§ Reading text:

By Jeff Linville -- Furniture Today, September 16, 2007

This fall's High Point Market will bring plenty of new styles in wood furniture as usual, and look for some hot trends in functionality, too.

When flat-panel TVs became more affordable a couple of years ago, manufacturers changed their living room designs to compensate. Home entertainment walls adapted to the rectangular, widescreen shape of the sets. Some companies admitted that they were stuck with old-fashioned TV armoires that just weren't selling anymore.

Bedroom pieces didn't change much at the time. Case goods makers said people had been using tube TVs in the bedroom for decades, and most people buying a flat-panel TV were using it in the living room with the old set going to the bedroom.

But as television prices have continued to fall, multiple flat panels are going into the home. This market, some manufacturers are addressing this trend with dressers and drawer chests that accommodate the new sets and related electronics.

For example, the top drawer of a case piece might have a drop-front function to allow access to a DVD player, cable box or satellite receiver. Wire management holes in the back allow cables to be attached.

At premarket here in August, companies showing such functional pieces included Stanley, with its American Perspective collection, and SLF, with Newport. Hooker's Chatham offers similar functionality on a nightstand, but is more geared for use as a pullout laptop desk, similar to the company's writing desks.

Kincaid's new 27-piece Carrington Hall group goes a one step further in bedroom entertainment. A patent-pending media bureau has a landscape mirror that hides a flat-panel TV. When the unit comes on, the screen lights up and becomes visible through the glass.

Another trend in function this market is the use of underneath drawer glides. While many traditional case goods producers stand by the time-tested wood-on-wood guides mounted on the sides of the drawers, more are switching to hardware using ball bearings and mounted on the drawer bottom. Proponents say the feature makes drawers easier to open with one hand — by a mom holding laundry with the other hand, for example — and that the glides are invisible, smooth and self-closing in the last inch.

The function was especially popular in youth furniture at the All Baby and Child Expo in Las Vegas earlier this month. Expect to see it more in High Point.

§ Written instruction 1: According to the furniture trends article, what does the landscape mirror on Kincaid's patent-pending media bureau hide?
§ Written instruction 2: Rewrite the paragraph of the furniture trends article that begins "Another trend in function this market" as a short bulleted list, keeping its main facts.

[Items in a dataset]
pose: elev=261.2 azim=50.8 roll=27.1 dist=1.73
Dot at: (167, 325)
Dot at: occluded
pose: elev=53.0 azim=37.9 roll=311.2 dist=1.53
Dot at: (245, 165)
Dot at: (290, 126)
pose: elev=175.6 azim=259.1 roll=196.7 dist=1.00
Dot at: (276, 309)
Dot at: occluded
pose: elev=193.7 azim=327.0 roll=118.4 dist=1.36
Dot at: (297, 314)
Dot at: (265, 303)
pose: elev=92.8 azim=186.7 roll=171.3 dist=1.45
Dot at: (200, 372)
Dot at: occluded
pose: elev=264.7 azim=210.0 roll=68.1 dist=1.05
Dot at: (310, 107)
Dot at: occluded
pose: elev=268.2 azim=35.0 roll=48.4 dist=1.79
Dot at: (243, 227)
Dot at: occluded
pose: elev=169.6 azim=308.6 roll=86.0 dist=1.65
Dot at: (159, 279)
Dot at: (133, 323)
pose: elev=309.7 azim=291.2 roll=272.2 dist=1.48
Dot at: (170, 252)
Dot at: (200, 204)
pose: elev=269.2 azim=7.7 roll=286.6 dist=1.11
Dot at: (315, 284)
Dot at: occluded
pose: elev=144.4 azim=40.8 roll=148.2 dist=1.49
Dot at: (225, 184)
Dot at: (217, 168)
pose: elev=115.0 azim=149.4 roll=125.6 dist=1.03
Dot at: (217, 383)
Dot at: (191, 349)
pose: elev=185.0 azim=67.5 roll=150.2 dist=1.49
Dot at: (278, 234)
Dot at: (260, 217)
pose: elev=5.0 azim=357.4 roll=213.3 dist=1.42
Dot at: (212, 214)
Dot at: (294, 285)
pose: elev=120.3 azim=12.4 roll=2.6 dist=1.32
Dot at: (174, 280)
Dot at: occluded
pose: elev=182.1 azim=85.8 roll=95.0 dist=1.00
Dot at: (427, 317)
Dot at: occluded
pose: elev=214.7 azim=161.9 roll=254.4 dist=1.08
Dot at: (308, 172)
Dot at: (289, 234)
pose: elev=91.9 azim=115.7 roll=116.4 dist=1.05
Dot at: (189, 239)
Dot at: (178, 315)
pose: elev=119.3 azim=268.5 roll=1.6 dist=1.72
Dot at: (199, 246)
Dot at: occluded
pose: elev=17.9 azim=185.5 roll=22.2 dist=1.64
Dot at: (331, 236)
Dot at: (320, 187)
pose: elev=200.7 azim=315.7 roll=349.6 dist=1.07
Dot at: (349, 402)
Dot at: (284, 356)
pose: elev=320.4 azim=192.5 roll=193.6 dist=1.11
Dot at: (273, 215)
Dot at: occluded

§ Problem solution 1: A flat-panel TV.

§ Problem solution 2:
- Underneath drawer glides are another functional trend this market.
- Many traditional case goods makers still use wood-on-wood guides mounted on the drawer sides.
- More makers are switching to ball-bearing hardware mounted on the drawer bottom.
- Supporters say these glides let drawers open easily with one hand, such as by a mom holding laundry in the other.
- They also say the glides are invisible, smooth and self-closing in the last inch.